Method.—Peel the cucumber, cut it up into short pieces, and cook in salted water till tender; peel the onions, slice them, and cook them in the same manner as the cucumber. Blanch the calf's brain and cook likewise. Drain the onions and the brain, and pound them together in a mortar, add the mulligatawny paste and the butter. Put this in a stewpan with the stock, add the cucumber, and boil for 20 minutes. Rub the whole through a sieve, return to the stewpan, re-heat, add the yolks of eggs and the cream, season to taste with salt, pepper, a tiny pinch of sugar, and a pinch of nutmeg. Stir long enough to bind the eggs, and serve.
Time.—1 hour. Average Cost, 2s. 6d. to 3s. Sufficient for 8 persons. Seasonable from May to September.

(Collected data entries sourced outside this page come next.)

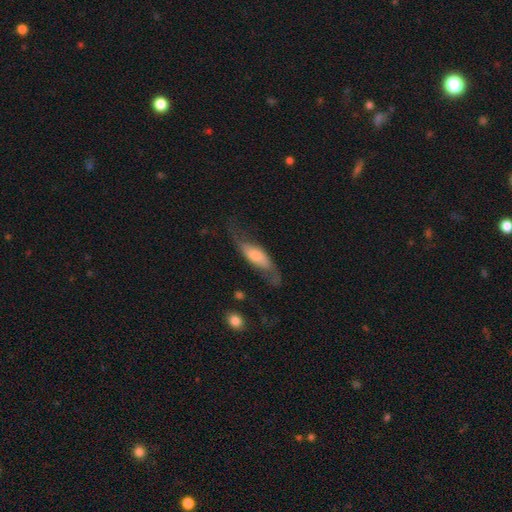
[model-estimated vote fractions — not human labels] Smooth or featured: featured or disk — 48% (smooth — 45%)
Merging: none — 51% (minor disturbance — 25%)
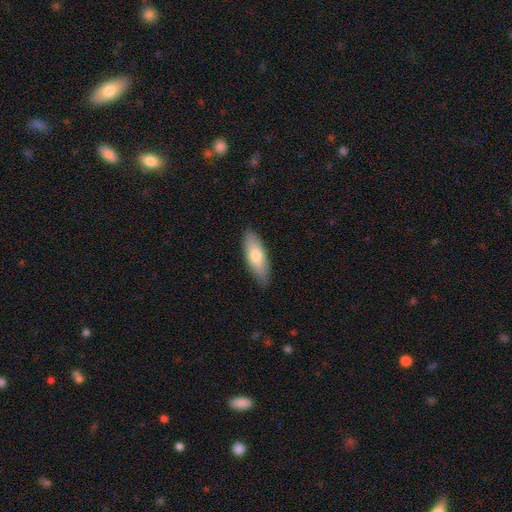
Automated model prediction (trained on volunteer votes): Smooth or featured? Predicted: smooth (p=0.72). How rounded? Predicted: in between (p=0.63). Merging? Predicted: none (p=0.87).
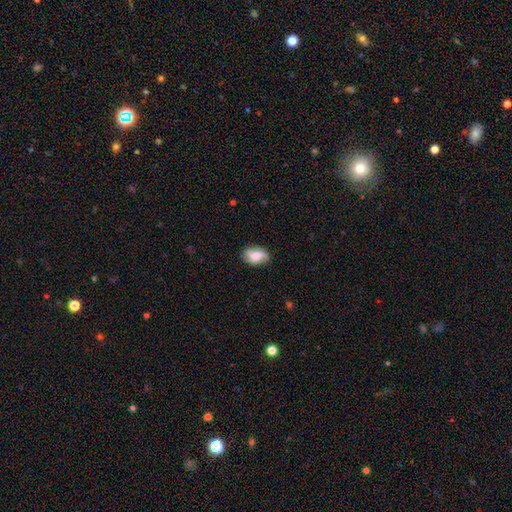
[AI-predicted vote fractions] Smooth or featured? smooth (61%)
How rounded? in between (83%)
Merging? none (75%)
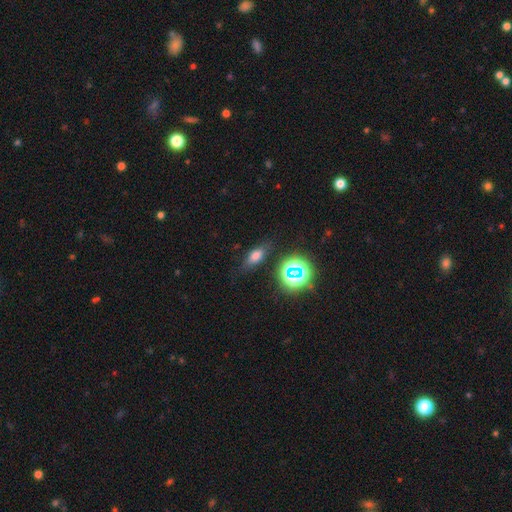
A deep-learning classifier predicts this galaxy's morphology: smooth 63%, star or artifact 21%, featured or disk 16%. Down the decision tree: how rounded — in between (68%); merging — none (78%).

118.—CUCUMBER SOUP. (Fr.—Purée de Concombres.)
Ingredients.—2 pints of white stock, 1 pint of milk, 2 large cucumbers, 2 ozs. of butter, 2 ozs. of flour, the yolks of 2 eggs, 2 tablespoonfuls of cream, salt and pepper.
Method.—Peel the cucumbers, cut into thick slices, quarter them and remove the seeds. Have ready a saucepan of boiling water, put in the cucumber and a little salt, boil for 10 minutes, then drain. Melt 1 oz. of butter in a stewpan, put in the cucumber, cover and let it steam in the butter for about ½ an hour, then rub through a hair sieve. Melt the remaining oz. of butter in the stewpan, add the flour, pour in the stock and milk (hot), and stir until boiling. Add the purée of cucumber, simmer for a few minutes, then let the soup cool slightly. Beat the yolks of the eggs and cream together, pour the mixture into the soup and stir until it thickens, taking care that it does not boil, or the eggs will curdle. Season to taste, and serve with croûtons of fried bread.
Time.—1 to 1¼ hours. Average Cost, 2s. 6d. Seasonable from May to September. Sufficient for 6 persons.
The Cucumber (Fr.: Concombre).—This plant or fruit belongs to the order of the Cucurbitaceae or gourds. It is of great antiquity, and is a native of Egypt and Asia. As in ancient times, in Egypt and the East the cucumber, with other fruits of its class, constitute a large portion of the food of the people. It was cultivated in England in the fourteenth century, but it is only since the reign of Henry VIII. that the cucumber came generally into use as a table vegetable. It is much used as a salad, and young cucumbers, known as "gherkins," are made into pickles. The cucumber in its raw state is not very digestible.